In a constant elegy of ascent & death,
the Fairest Wheel dizzied them up to the stars,
& plunged them in o the dwarfed laps of broken families.
For a moment, she forgot she lived 
the enchanted sleep of Snow White 
where in dreams she rode a carousel pony. 
Between her clenched teeth, not a rose, 
but a blanket emitted a high-pitched sound
as a bright bloom escaped from her gown.

As she loosened herself from the horizon, 
she was forever tumbling against a silken sky.
Her blonde hair, a temporary sun
eclipsed & eclipsing the retextured sunlight.
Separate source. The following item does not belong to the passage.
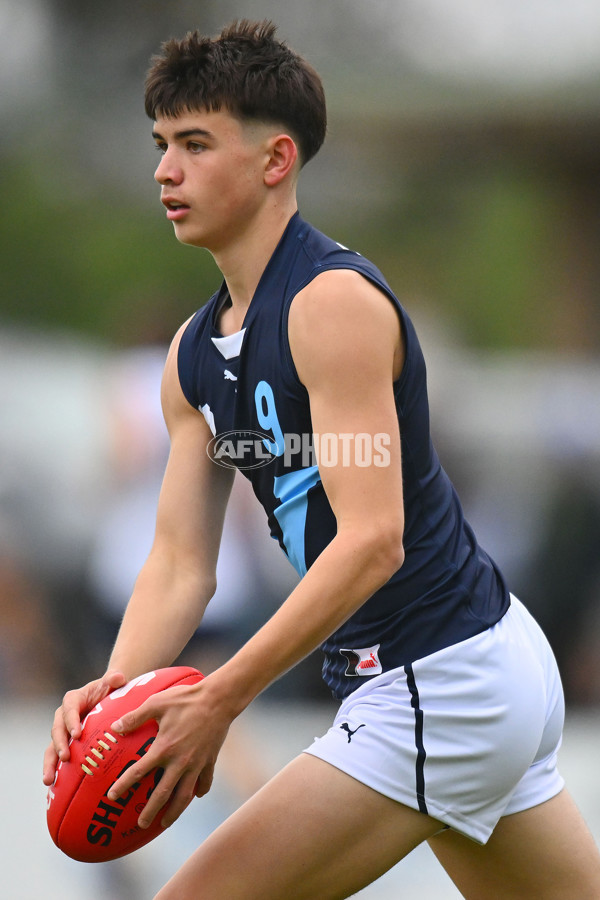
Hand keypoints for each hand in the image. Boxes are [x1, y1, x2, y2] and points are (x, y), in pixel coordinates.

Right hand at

For a moment she forgot what she was
becoming, a black dahlia.
Dust & parched earth. You could taste it 
in the air, acrid like carbolic soap & sweat.
Soon the rains would come. 

—Maureen Hurley
Walker Creek Ranch, 10/15.2006

Friday, October 13, 2006

Worthless

Worthless, less than, less loss. Loeser. Mary, the teacher, was married to a childhood neighbor. How many degrees of strangeness is that to be in her class in Oakland, where I let slip some geographical minutia. She startled like a deer caught in the headlights (we used to turn off the lights so the deer could cross the road… We grew fond of driving blind on moonlit nights.) She said Keith was my ex husband. I didn't ask how long the X negated the husband part, but I could see there was a fair amount of angst involved. I could tell she thought him worthless. Truth be known Keith was younger than me, and also a little weird. Apparently that turned into a whole lotta weird. Andrea, his genius sister is in a loony bin, and I think, what a colossal waste. What's the use of being a genius if there's no channel for it? What good are numbers to a physicist whose brain is biochemically addled? I know about that kind of life—we come from a long line of addlepated dysfunctional geniuses, and idiots to balance out the equation. Then, there's a rather large group of us with various real and imagined ailments so as to make several relatives hovering dangerously close to the worthless camp. Poor things, succumb to their worst nightmares – as if it was something that could be helped. Call it alcoholism, drug abuse, or being bipolar— the end result is a life rendered worthless because of the purgatorial anguish harbored within the mind. The night before last, I dreamt a nun was flyfishing off a skyscraper. I stood behind her, wondering what the catch of the day was. I opened my eyes wide, but  when I wasn't looking, small white lice had nestled in my eyelashes, obstructing the view.